* [EXERCISE]:
A verbatim transcript of the data below is required, images omitted.

Top of SOURCE MATERIAL

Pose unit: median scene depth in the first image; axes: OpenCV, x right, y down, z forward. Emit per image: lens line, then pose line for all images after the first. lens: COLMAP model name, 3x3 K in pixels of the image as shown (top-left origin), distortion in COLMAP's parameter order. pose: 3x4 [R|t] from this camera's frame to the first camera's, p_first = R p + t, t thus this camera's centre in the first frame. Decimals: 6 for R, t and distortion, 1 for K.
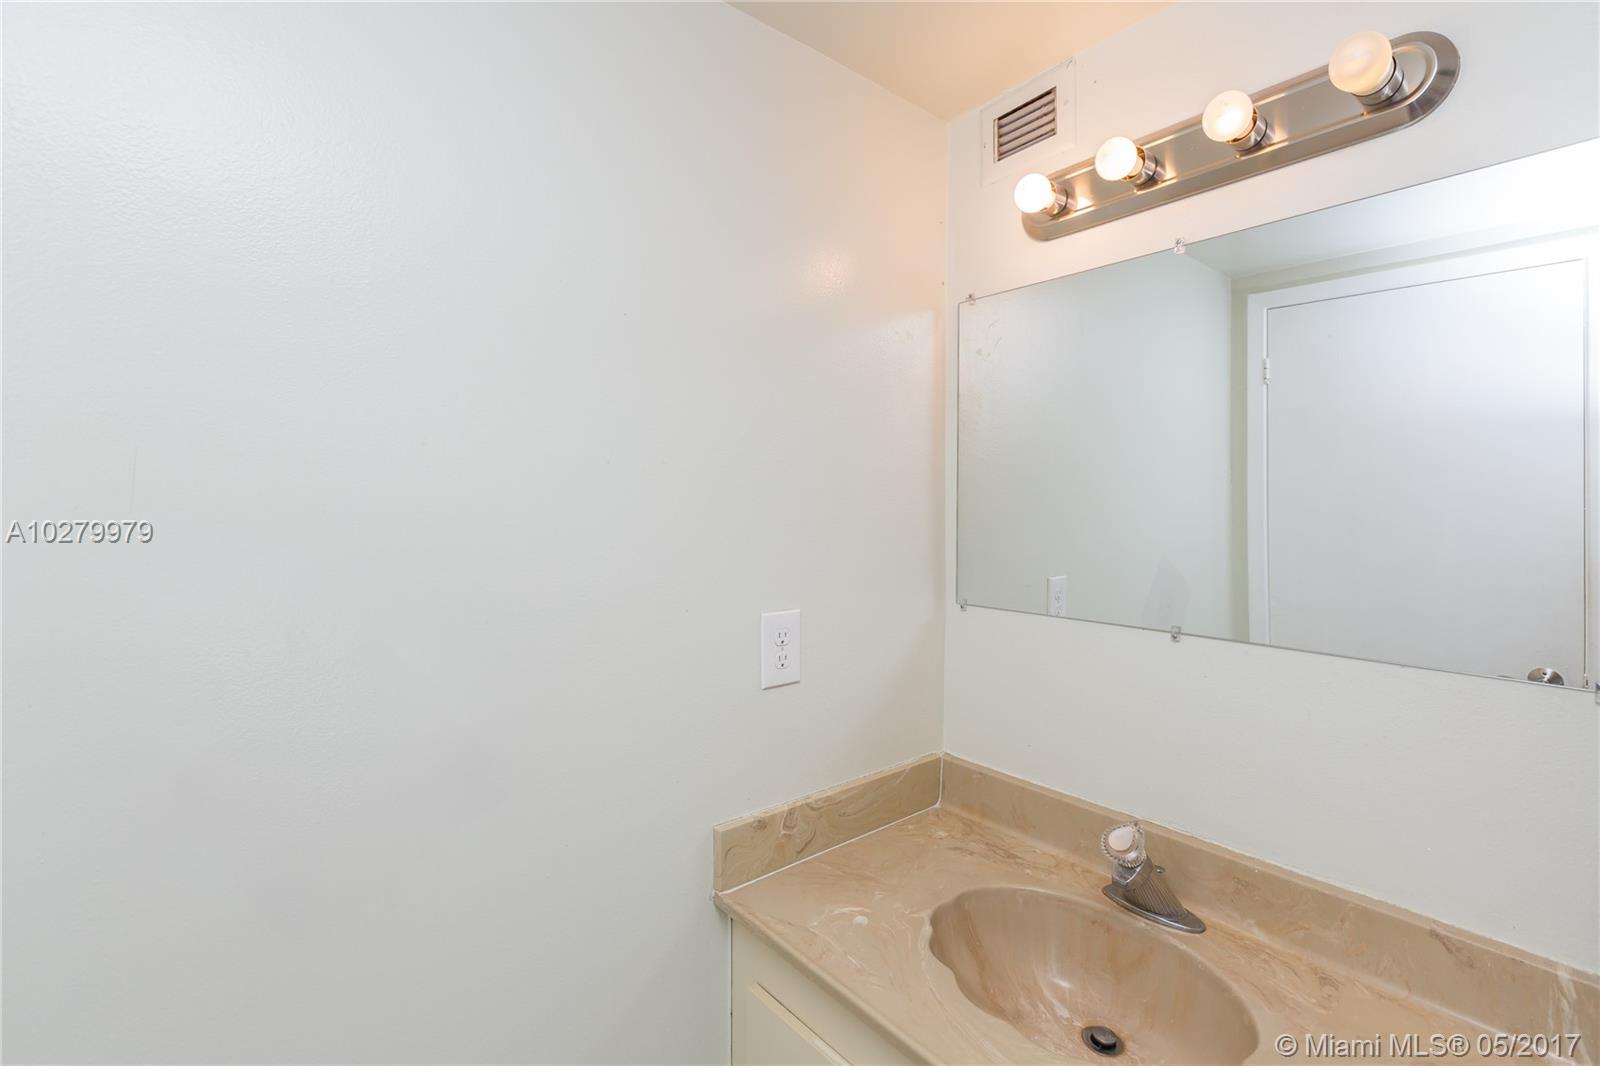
lens RADIAL K [[690.7, 0, 800.0], [0, 690.7, 533.0], [0, 0, 1]] dist [-0.000262, -0.000012]
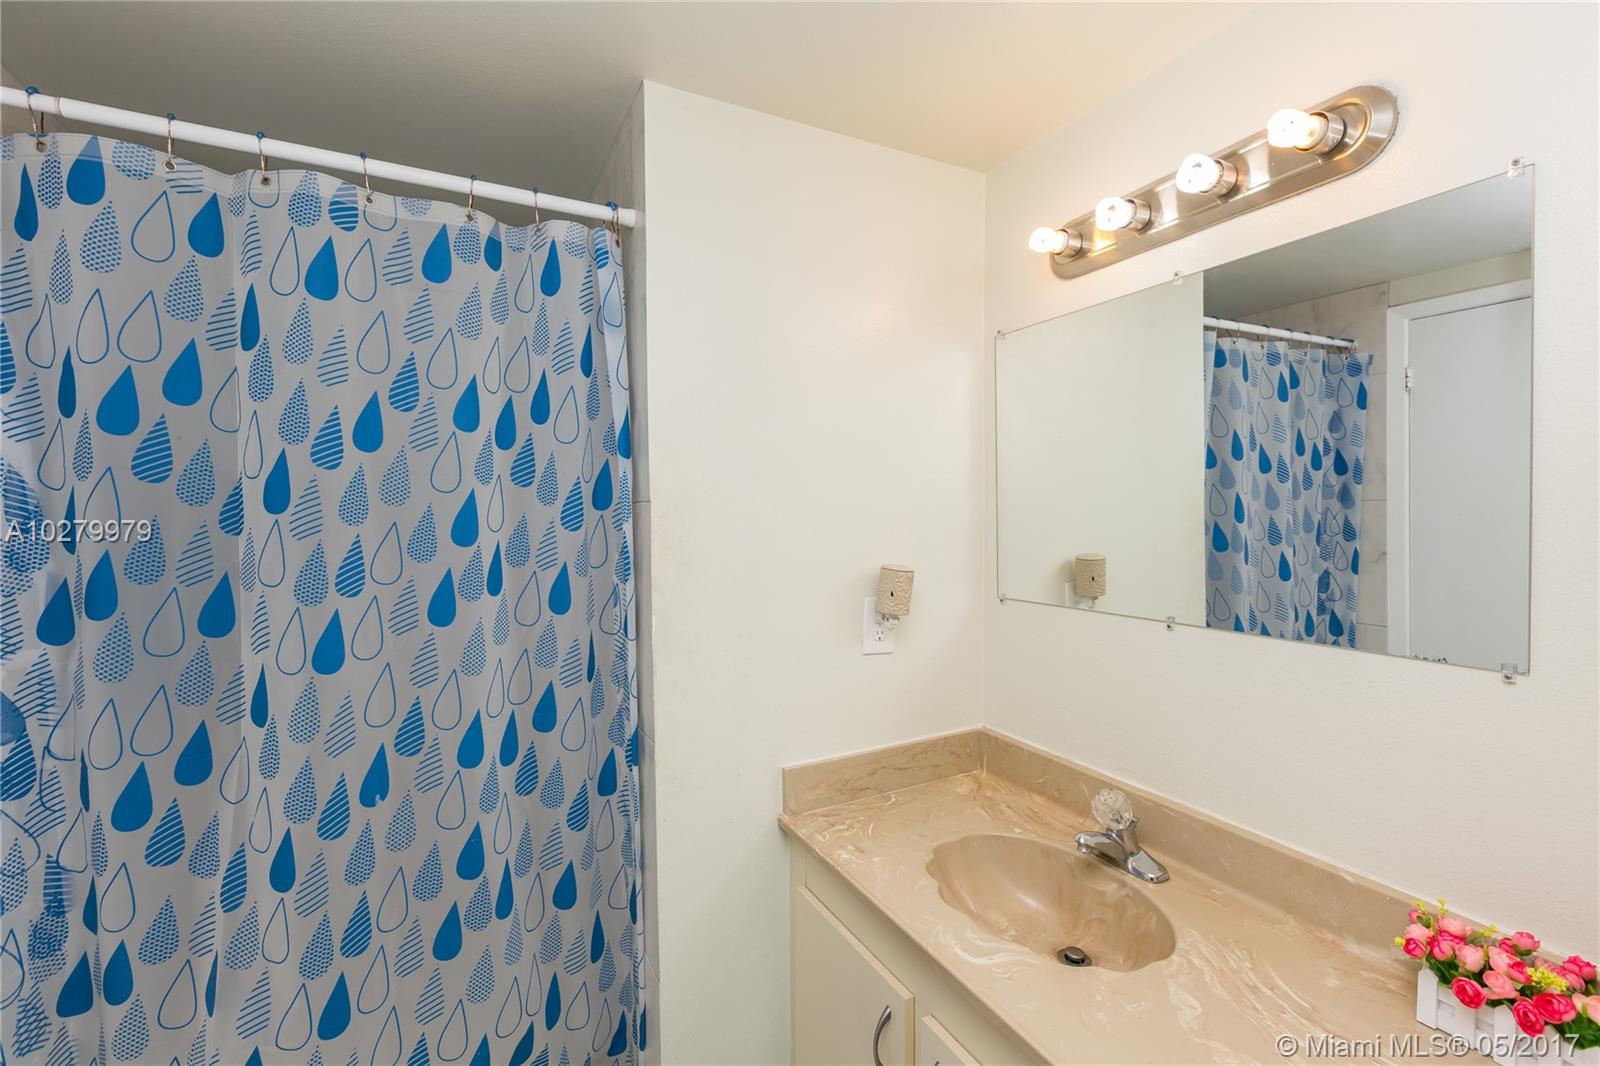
lens RADIAL K [[728.9, 0, 800.0], [0, 728.9, 533.0], [0, 0, 1]] dist [0.000202, 0.000075]
pose [[0.965086, -0.004549, -0.261893, 0.261484], [0.001211, 0.999916, -0.012906, 0.010670], [0.261930, 0.012138, 0.965011, -0.294043]]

Bottom of SOURCE MATERIAL

* [RESULT OF THIS TASK]:
Pose unit: median scene depth in the first image; axes: OpenCV, x right, y down, z forward. Emit per image: lens line, then pose line for all images after the first. lens: COLMAP model name, 3x3 K in pixels of the image as shown (top-left origin), distortion in COLMAP's parameter order. pose: 3x4 [R|t] from this camera's frame to the first camera's, p_first = R p + t, t thus this camera's centre in the first frame. Decimals: 6 for R, t and distortion, 1 for K.
lens RADIAL K [[690.7, 0, 800.0], [0, 690.7, 533.0], [0, 0, 1]] dist [-0.000262, -0.000012]
lens RADIAL K [[728.9, 0, 800.0], [0, 728.9, 533.0], [0, 0, 1]] dist [0.000202, 0.000075]
pose [[0.965086, -0.004549, -0.261893, 0.261484], [0.001211, 0.999916, -0.012906, 0.010670], [0.261930, 0.012138, 0.965011, -0.294043]]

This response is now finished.